- [SOURCE MATERIAL]:
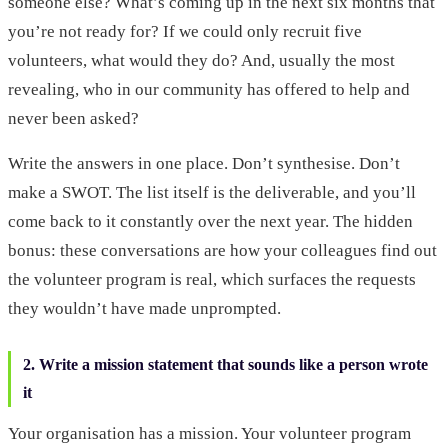
someone else? What’s coming up in the next six months that
you’re not ready for? If we could only recruit five
volunteers, what would they do? And, usually the most
revealing, who in our community has offered to help and
never been asked?
Write the answers in one place. Don’t synthesise. Don’t
make a SWOT. The list itself is the deliverable, and you’ll
come back to it constantly over the next year. The hidden
bonus: these conversations are how your colleagues find out
the volunteer program is real, which surfaces the requests
they wouldn’t have made unprompted.
2. Write a mission statement that sounds like a person wrote
it
Your organisation has a mission. Your volunteer program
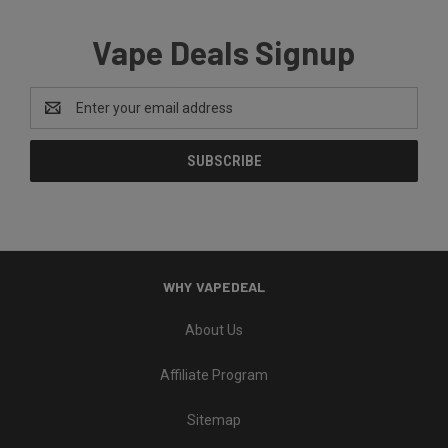
Vape Deals Signup
Email
Address
WHY VAPEDEAL
About Us
Affiliate Program
Sitemap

- [EXERCISE OBJECTIVE]: Convert all the text read from the records into a single numbered list with one line per item, skipping any blank lines and leaving the pictures out.

- [SOLUTION FOR THIS TASK]:
1. someone else? What’s coming up in the next six months that
2. you’re not ready for? If we could only recruit five
3. volunteers, what would they do? And, usually the most
4. revealing, who in our community has offered to help and
5. never been asked?
6. Write the answers in one place. Don’t synthesise. Don’t
7. make a SWOT. The list itself is the deliverable, and you’ll
8. come back to it constantly over the next year. The hidden
9. bonus: these conversations are how your colleagues find out
10. the volunteer program is real, which surfaces the requests
11. they wouldn’t have made unprompted.
12. 2. Write a mission statement that sounds like a person wrote
13. it
14. Your organisation has a mission. Your volunteer program
15. Vape Deals Signup
16. Email
17. Address
18. WHY VAPEDEAL
19. About Us
20. Affiliate Program
21. Sitemap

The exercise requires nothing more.